Jika kita tidak mendengar kisah orang-orang yang mencoba mengobati diri lalu gagal, sesekali mendengar kisah orang yang berhasil, dan tidak ada studi sistematis yang lebih besar, orang akan melihat peluang keberhasilannya secara tidak realistis.
Insentif untuk menerbitkan dan menunjukkan hasil yang “baik” atau “potensi terapi” untuk suatu penyakit juga menciptakan dorongan finansial pada pendanaan riset atau hibah, dan karena hasil yang baik tampak positif bagi investor, muncullah bias dan konflik kepentingan.
Saya tidak menentang “hak untuk mencoba” itu sendiri, tetapi mungkin tidak terlalu layak dibahas panjang lebar.
Dalam situasi medis yang mendesak, jarang sekali tidak ada respons yang aman dan baik, sementara yang tersisa hanya respons berisiko dengan peluang sukses yang cukup besar.
Dua teman saya yang mengidap penyakit kronis mempertaruhkan segalanya pada terapi yang berani, lalu meninggal cukup cepat karena terapi itu. Keduanya bukan pasien stadium akhir, dan penyakit mereka setidaknya bukan sesuatu yang akan membunuh dalam beberapa tahun. Mereka hanya ingin berhenti hidup dalam penderitaan terus-menerus dan mendapatkan kembali kemampuan untuk menyelesaikan pekerjaan.
Menjalani kurikulum tahun pertama atau kedua fakultas kedokteran bisa menjadi asuransi yang baik, selain memberi pengetahuan umum.
Jika diri sendiri atau orang tercinta terkena penyakit yang tidak dapat disembuhkan, Anda bisa menghabiskan sisa hidup mencari terapinya, dan Anda sudah unggul 1–2 tahun.

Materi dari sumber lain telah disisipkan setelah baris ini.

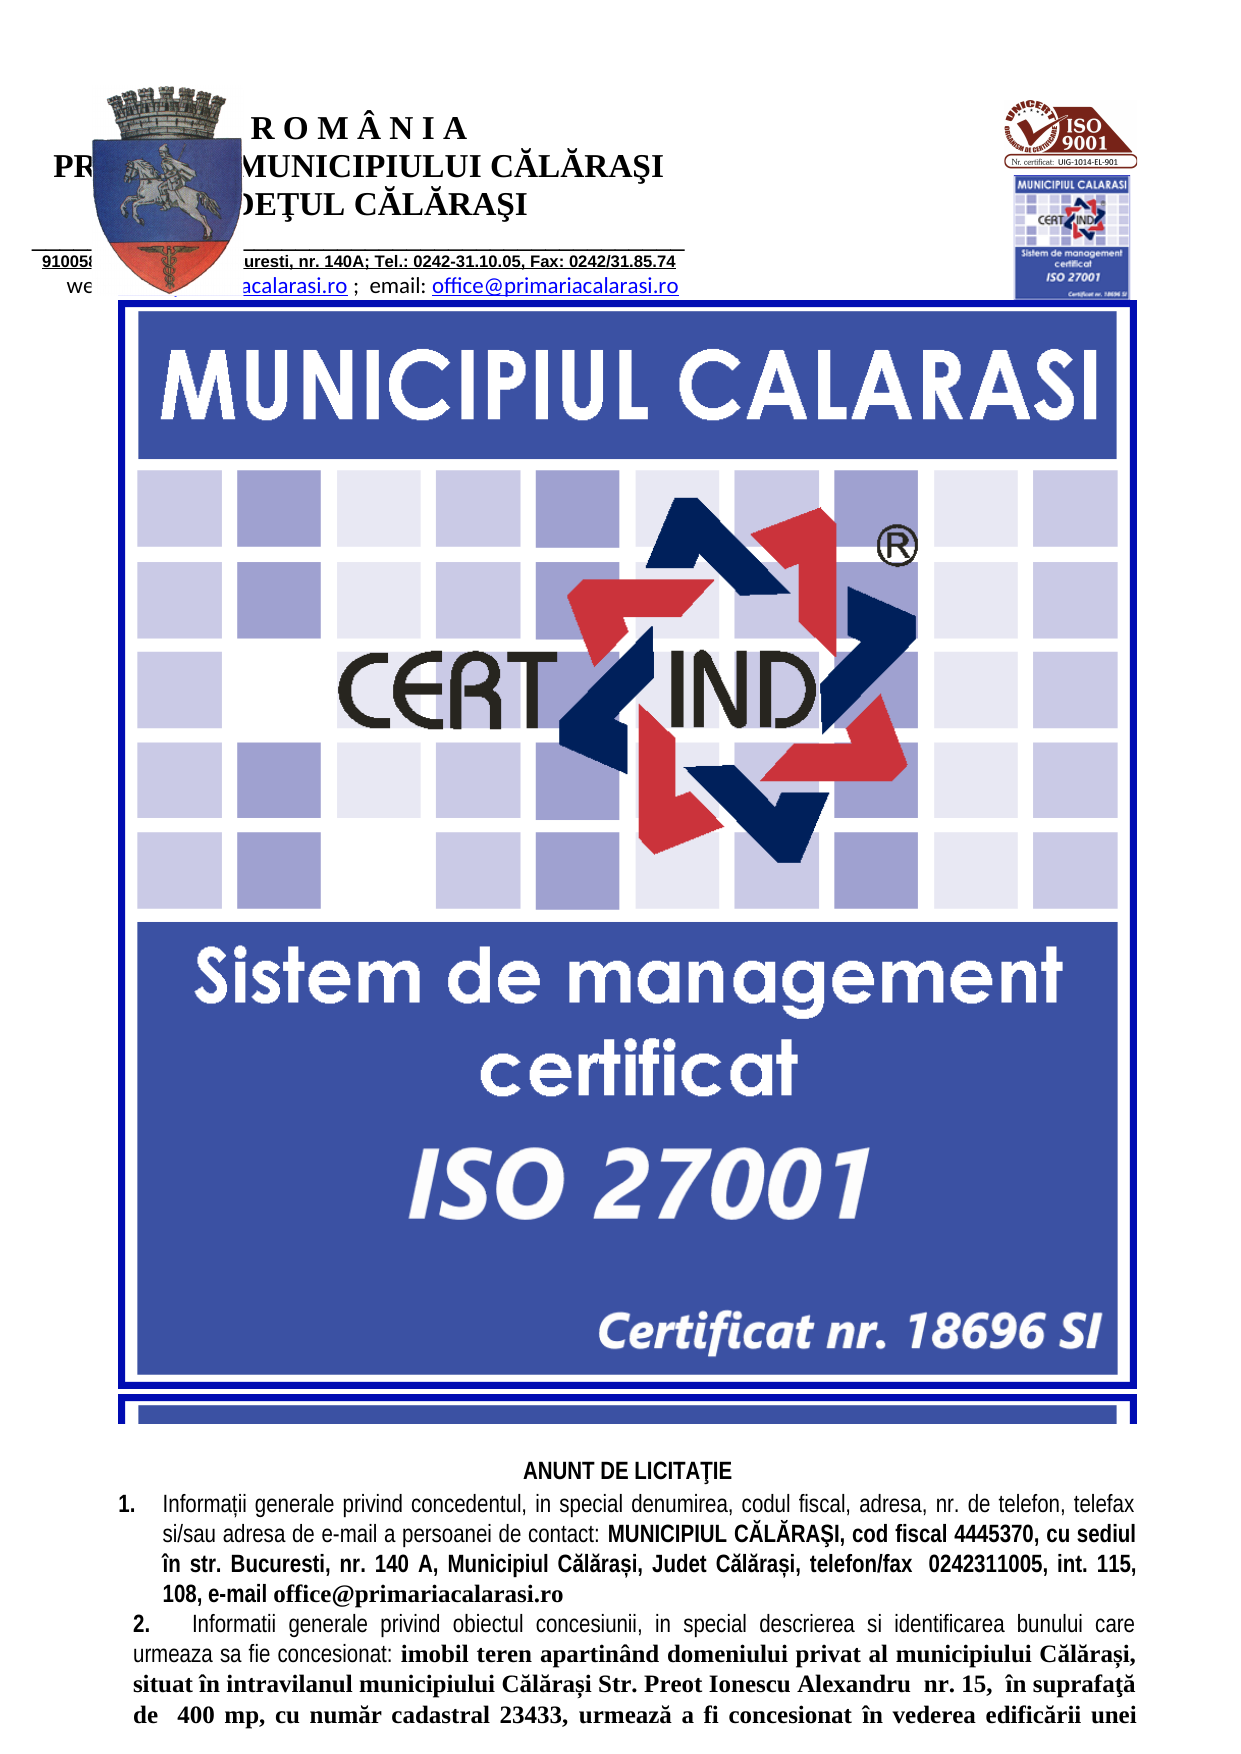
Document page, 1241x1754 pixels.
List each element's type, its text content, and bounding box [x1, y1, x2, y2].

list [133, 1609, 1137, 1728]
picture [118, 175, 1137, 1389]
list Informații generale privind concedentul, in special denumirea, codul fiscal, adresa, nr. de telefon, telefax si/sau adresa de e-mail a persoanei de contact: MUNICIPIUL CĂLĂRAŞI, cod fiscal 4445370, cu sediul în str. Bucuresti, nr. 140 A, Municipiul Călărași, Judet Călărași, telefon/fax 0242311005, int. 115, 108, e-mail office@primariacalarasi.ro [118, 1489, 1137, 1608]
picture [118, 1394, 1137, 1424]
text ANUNT DE LICITAŢIE [118, 1456, 1137, 1485]
picture [1004, 100, 1138, 169]
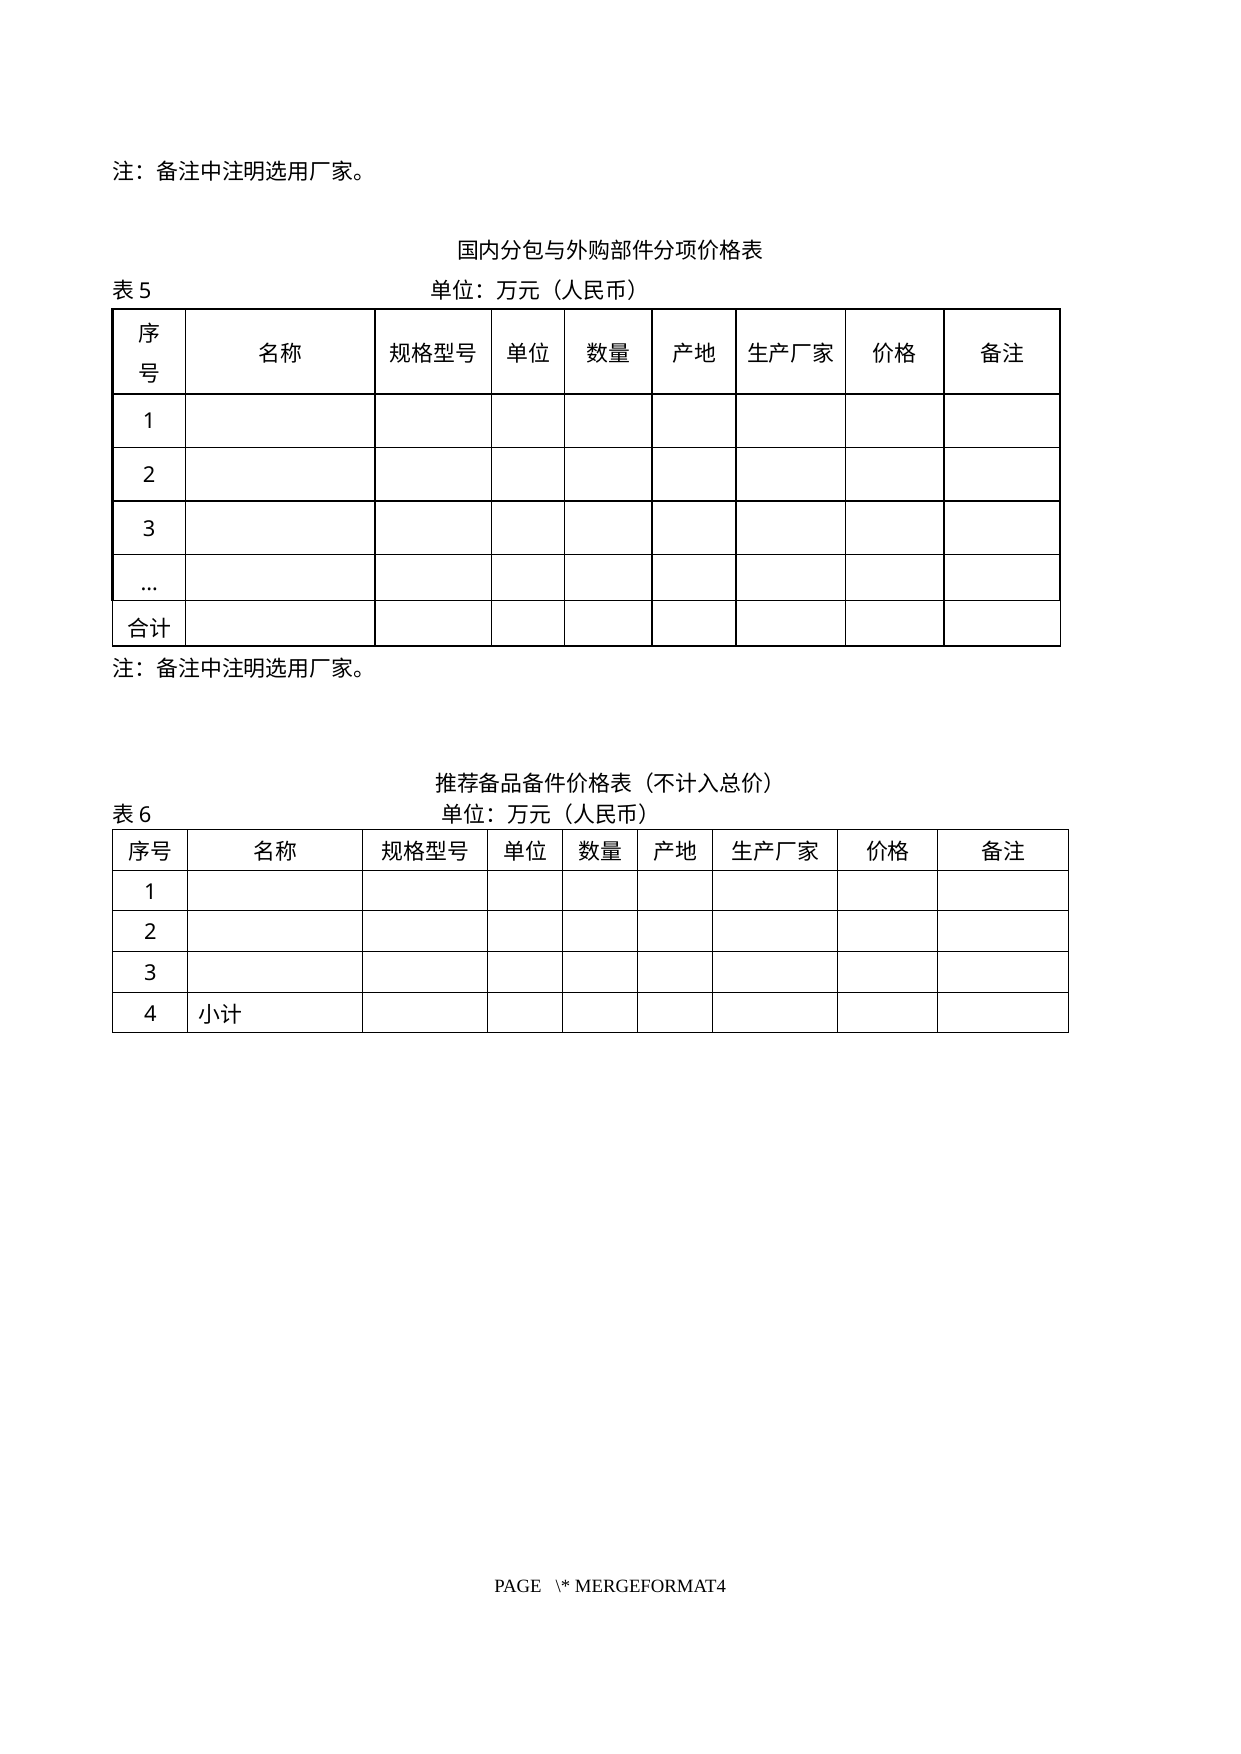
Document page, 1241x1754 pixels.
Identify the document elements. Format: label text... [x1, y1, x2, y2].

table_cell [938, 952, 1068, 992]
table_cell [363, 993, 487, 1032]
table_cell [653, 448, 735, 500]
table_cell [737, 555, 845, 599]
table_cell [638, 993, 712, 1032]
table_cell [945, 395, 1059, 446]
table_cell [938, 993, 1068, 1032]
text 注：备注中注明选用厂家。 [112, 150, 1107, 189]
table_cell [846, 555, 943, 599]
table_cell 1 [114, 395, 185, 446]
text 国内分包与外购部件分项价格表 [112, 229, 1107, 269]
table_cell [186, 555, 374, 599]
text 推荐备品备件价格表（不计入总价） [112, 766, 1107, 797]
table_header 价格 [838, 830, 937, 870]
table_cell 2 [114, 448, 185, 500]
table_cell [565, 502, 651, 554]
table_cell [376, 555, 491, 599]
table_cell [488, 871, 562, 910]
table_header 产地 [653, 310, 735, 393]
table_cell [563, 911, 637, 951]
table_header 序 号 [114, 310, 185, 393]
table_cell [713, 911, 837, 951]
table_cell [638, 911, 712, 951]
table_header 生产厂家 [713, 830, 837, 870]
table_cell 4 [113, 993, 187, 1032]
table_header 数量 [563, 830, 637, 870]
table_cell [492, 601, 564, 645]
table_cell [563, 993, 637, 1032]
table_cell [565, 448, 651, 500]
table_cell [653, 502, 735, 554]
table_cell [713, 871, 837, 910]
table_cell [363, 911, 487, 951]
table_cell [653, 555, 735, 599]
table_cell [838, 911, 937, 951]
table_cell [186, 502, 374, 554]
table_cell [565, 395, 651, 446]
table_cell [846, 395, 943, 446]
table_header 名称 [186, 310, 374, 393]
table_header 单位 [488, 830, 562, 870]
table_header 单位 [492, 310, 564, 393]
table_cell [492, 555, 564, 599]
table_cell [186, 601, 374, 645]
text 表6 单位：万元（人民币） [112, 797, 1107, 829]
text 注：备注中注明选用厂家。 [112, 647, 1107, 687]
table_cell 2 [113, 911, 187, 951]
table_cell [713, 952, 837, 992]
table_cell [713, 993, 837, 1032]
table_cell [565, 601, 651, 645]
table_cell [376, 502, 491, 554]
table_cell [938, 911, 1068, 951]
table_cell 1 [113, 871, 187, 910]
table_cell [653, 601, 735, 645]
table_cell [838, 952, 937, 992]
table_cell [492, 502, 564, 554]
table_cell [188, 871, 362, 910]
table_cell [945, 601, 1060, 645]
table_header 产地 [638, 830, 712, 870]
table_cell [492, 395, 564, 446]
table_cell [945, 502, 1059, 554]
table_cell [846, 502, 943, 554]
table_cell [565, 555, 651, 599]
table_cell [846, 601, 943, 645]
table_header 备注 [938, 830, 1068, 870]
table_cell [563, 952, 637, 992]
table_cell [938, 871, 1068, 910]
table_cell [488, 911, 562, 951]
table_cell [376, 601, 491, 645]
table_cell [376, 448, 491, 500]
table_cell [188, 911, 362, 951]
table_cell [846, 448, 943, 500]
table_header 名称 [188, 830, 362, 870]
table_cell [638, 871, 712, 910]
table_cell 小计 [188, 993, 362, 1032]
table_cell [186, 448, 374, 500]
table_cell [363, 871, 487, 910]
table_cell … [114, 555, 185, 599]
table_cell [737, 601, 845, 645]
table_cell [737, 448, 845, 500]
table_header 规格型号 [376, 310, 491, 393]
table_header 数量 [565, 310, 651, 393]
table_cell 3 [113, 952, 187, 992]
table_cell [737, 502, 845, 554]
table_cell [638, 952, 712, 992]
table_cell [563, 871, 637, 910]
table_cell [737, 395, 845, 446]
table_header 规格型号 [363, 830, 487, 870]
table_cell [188, 952, 362, 992]
table_cell [945, 555, 1059, 599]
table_cell [838, 993, 937, 1032]
table_cell [488, 993, 562, 1032]
table_cell 3 [114, 502, 185, 554]
table_cell [363, 952, 487, 992]
table_header 价格 [846, 310, 943, 393]
table_cell [488, 952, 562, 992]
table_cell [186, 395, 374, 446]
text 表5 单位：万元（人民币） [112, 269, 1107, 308]
table_cell [653, 395, 735, 446]
table_cell 合计 [113, 601, 185, 645]
table_cell [492, 448, 564, 500]
table_header 备注 [945, 310, 1059, 393]
table_cell [376, 395, 491, 446]
table_cell [945, 448, 1059, 500]
table_header 序号 [113, 830, 187, 870]
table_cell [838, 871, 937, 910]
table_header 生产厂家 [737, 310, 845, 393]
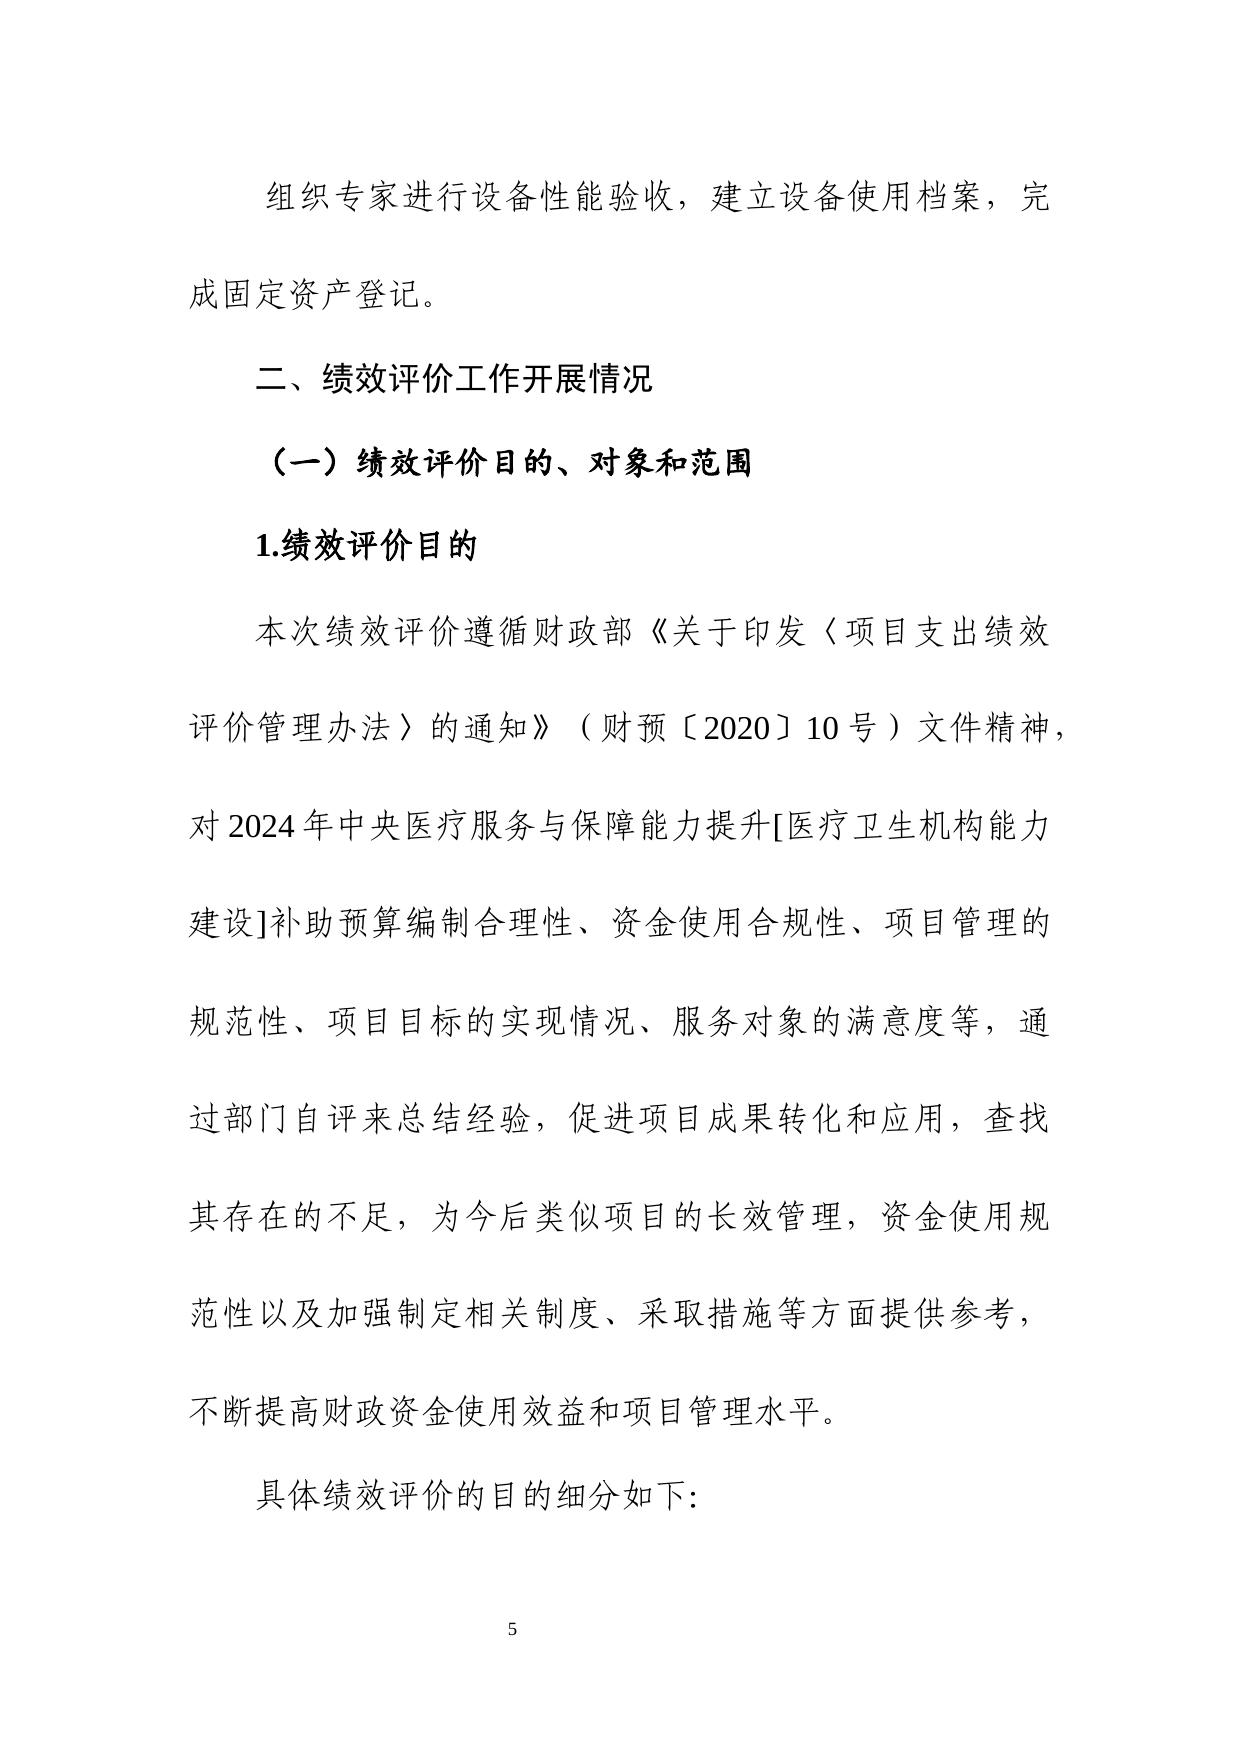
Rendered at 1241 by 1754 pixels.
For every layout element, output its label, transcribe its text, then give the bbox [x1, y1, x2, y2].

text 1.绩效评价目的 [187, 511, 1053, 576]
text 本次绩效评价遵循财政部《关于印发〈项目支出绩效评价管理办法〉的通知》（财预〔2020〕10号）文件精神，对2024年中央医疗服务与保障能力提升[医疗卫生机构能力建设]补助预算编制合理性、资金使用合规性、项目管理的规范性、项目目标的实现情况、服务对象的满意度等，通过部门自评来总结经验，促进项目成果转化和应用，查找其存在的不足，为今后类似项目的长效管理，资金使用规范性以及加强制定相关制度、采取措施等方面提供参考，不断提高财政资金使用效益和项目管理水平。 [187, 597, 1053, 1442]
text 具体绩效评价的目的细分如下： [187, 1461, 1053, 1526]
subtitle 二、绩效评价工作开展情况 [187, 343, 1053, 408]
text 组织专家进行设备性能验收，建立设备使用档案，完成固定资产登记。 [187, 162, 1053, 324]
subtitle （一）绩效评价目的、对象和范围 [187, 427, 1053, 492]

Mempelajari karier dengan tujuan spesifik seperti ini tampaknya jauh lebih berguna di bidang superspesialisasi daripada belajar secara umum setelah lulus lalu memilih spesialisasi beberapa bulan sebelum dibutuhkan. Apalagi jika bukan bidang layanan primer seperti dokter umum. Pengetahuan umum pun akan diserap dalam konteks spesialisasi sendiri.
Sebagai kasus yang sangat mirip, dokter onkologi medis Australia sekaligus pakar terapi melanoma, Richard Scolyer, menerima penerapan terapi melanoma yang dimodifikasi untuk glioblastoma yang dideritanya.
Teman-temannya di departemen melanoma yang sama merawatnya.
Ia masih hidup lebih dari setahun setelah diagnosis awal dan belum mengalami kekambuhan. GBM yang dideritanya sangat agresif.